Tuesday, December 11, 2012

Winter Training

During the winter, it’s especially important to try and keep your orienteering, both physically and mentally, up to scratch.  Since August, I have been living in Norway, and as Norway is the country of orienteering, I have gotten lots of good practice in so far this fall/winter.  I've had a couple of training sessions that were new to me, so I thought I would share them.

The first thing I got introduced to was orienteering inside.  I've actually done this before, but never on such a large scale, and never as a race.  This can be incredibly fun, and the more the merrier.  For those of you with a college or university nearby, I would suggest this!  The idea is to find a building with as many passages, floors, staircases and dead-ends as possible.  Then, you draw a course with as many floor changes, dead-end controls and traps as possible.  And set everyone loose to get confused and run around in circles!

This is a map of one of the
buildings in the local university

It’s also very important to keep running during the winter, even if you are cross-training with skiing, or some other sport.  Long runs can be amazing.  Maybe chose a map that you haven’t run on in a long time, and just run.  If you live in an area with lots of lakes, maybe do a lake-to-lake run, although be sure to check that the ice is thick enough before you cross! 

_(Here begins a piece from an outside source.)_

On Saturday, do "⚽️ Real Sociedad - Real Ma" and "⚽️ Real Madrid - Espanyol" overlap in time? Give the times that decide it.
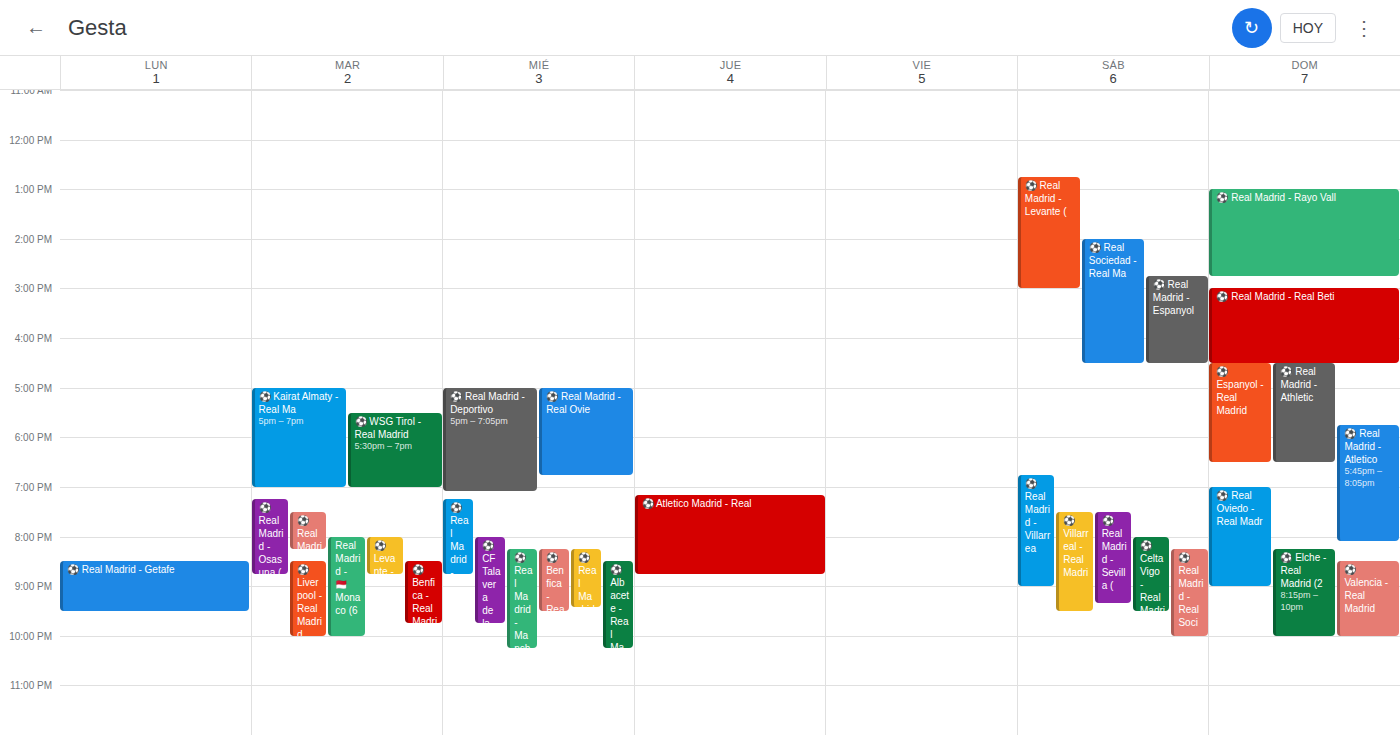
"⚽️ Real Madrid - Espanyol" runs 14:45 to 16:30, inside "⚽️ Real Sociedad - Real Ma" -- they overlap.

A group of orienteerers out for a run

These days, you can start running at 11 and still catch the sun rise!
Those who have little to no snow, like those in Trondheim, can orienteer in the streets all year round.  Running can always be a bit more fun when you have a map to run on!  A recent training session here had us running longer legs, corridor style, with small sprint sections of 4 or 5 controls interspersed.

The point was to run slower on the corridor, and really try to
sprint the large circles.  You could not go outside the blue line.
For those not living in a snow-less climate, mental training is important as well.  Here, while we are doing core workouts, we also armchairs read, or remember what the columns in the control description mean, or choose the fastest route.

From my calculations, the shortest routes are:
I may be wrong.
I hope that you all are having a wonderful winter, whether full of snow, or not, and that you all continue to have a good year in terms of training!


  1. Hi Pia, What a fabulous opportunity to be in Trondheim! Thanks for the post.

  2. Lots of cool training ideas. Thanks Pia!

  3. Yes, I really appreciate the training ideas! Happy New Year, Pia!